**Passage:**
Most often, controlling the transfer mechanism is the approach that’s most directly within the purview of an mIoT product developer, so we will focus primarily on that aspect of protection. To better understand the transfer mechanism, we can use tools with which many product developers are already very familiar. By diligently combining a “top-down” analysis technique such as fault tree analysis (FTA) with a “bottom-up” technique such as failure mode and effects analysis (FMEA), we can gain significant insights into approaches for controlling the transfer mechanism.
Analysis from Top to Bottom
When conducting a “top-down” analysis such as FTA, it’s particularly important, for application in the security domain, to bear in mind that an mIoT product is a “subsystem” that will operate within the context of a larger “system.” Therefore, it will be important to understand how root-causes of failure or security compromise (designated 1-8 in Figure 4) could potentially impact other subsystems within the system as a function of their “top level” impact on Subsystem A.
4. This fault tree analysis shows how subsystems within the system impact the “top level,” Subsystem A.
One way to ensure that these considerations follow through is to model them into a “bottom-up” analysis technique such as FMEA (Fig. 5).
5. FMEA approach for considering connected device impacts.
The benefits of combining these two approaches has been seen more recently, formally unified through techniques such as system theoretic process analysis (STPA) (Fig. 6).
6. System Theoretic Process Analysis (from “Hazard and Risk Analysis,” Swiss Universities)
At the end of our analyses, the key is to demonstrate, through the use of objective evidence, that yet another meaning of “Sicherheit” has been addressed. This aspect is “assurance.”
While it is relatively easy to conduct an analysis and claim that your product is safe and secure, it may be much more difficult to convince stakeholders such as regulators and customers that these claims are true. Fortunately, there now exists U.S. National Standards such as UL 2900-1 Standard for Safety, Software Cybersecurity for Network-Connectable Products, Part 1: General Requirement, and UL 2900-2-1 Standard for Safety, Software Cybersecurity for Network-Connectable Products, Part 2-1: Particular Requirements for Network Connectable Components of Healthcare and Wellness Systems, which are also Recognized Consensus Standards of the U.S. Food and Drug Administration (FDA).

**Data:**
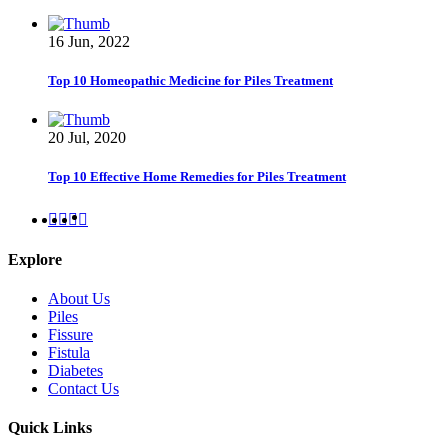
16 Jun, 2022
Top 10 Homeopathic Medicine for Piles Treatment
20 Jul, 2020
Top 10 Effective Home Remedies for Piles Treatment
Explore
About Us
Piles
Fissure
Fistula
Diabetes
Contact Us
Quick Links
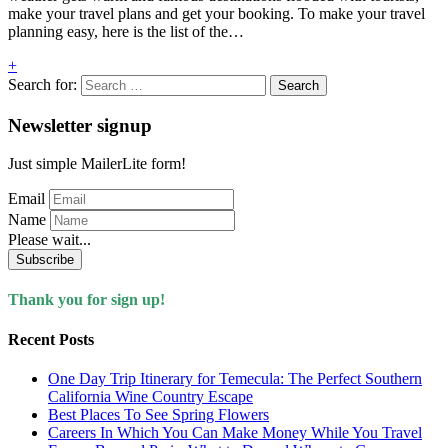
make your travel plans and get your booking. To make your travel
planning easy, here is the list of the…
+
Search for:
Newsletter signup
Just simple MailerLite form!
Email
Name
Please wait...
Subscribe
Thank you for sign up!
Recent Posts
One Day Trip Itinerary for Temecula: The Perfect Southern
California Wine Country Escape
Best Places To See Spring Flowers
Careers In Which You Can Make Money While You Travel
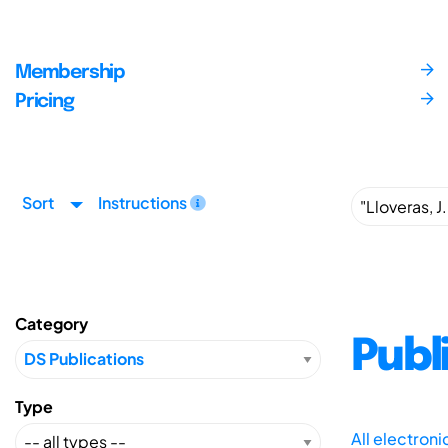
Membership
Pricing
Sort
Instructions
Category
Publ
Type
All electron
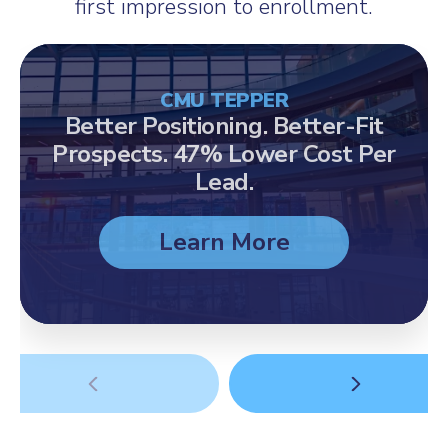
first impression to enrollment.
CMU TEPPER
Better Positioning. Better-Fit
Prospects. 47% Lower Cost Per
Lead.
Learn More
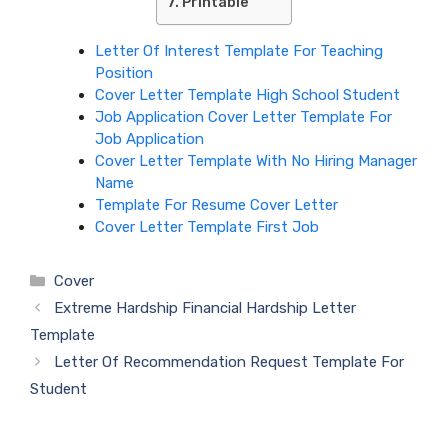
Printable
Letter Of Interest Template For Teaching
Position
Cover Letter Template High School Student
Job Application Cover Letter Template For
Job Application
Cover Letter Template With No Hiring Manager
Name
Template For Resume Cover Letter
Cover Letter Template First Job
Categories
Cover
Extreme Hardship Financial Hardship Letter
Template
Letter Of Recommendation Request Template For
Student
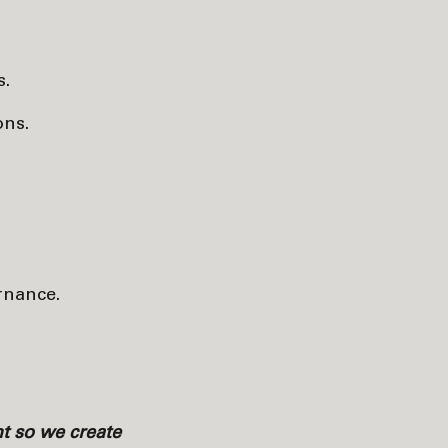
s.
ons.
ernance.
ht so we create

**What the exercise asks:** Decide whether each statement agrees with the passage on mIoT product security analysis, answering yes or no and quoting the deciding words from the passage. 1. Fault tree analysis is presented as a "bottom-up" technique. 2. System theoretic process analysis is named as a technique that formally unifies the two approaches. 3. UL 2900-1 and UL 2900-2-1 are identified as Recognized Consensus Standards of the FDA.

**Task result:**
1. No: "a “top-down” analysis technique such as fault tree analysis (FTA)"
2. Yes: "formally unified through techniques such as system theoretic process analysis (STPA)"
3. Yes: "which are also Recognized Consensus Standards of the U.S. Food and Drug Administration (FDA)"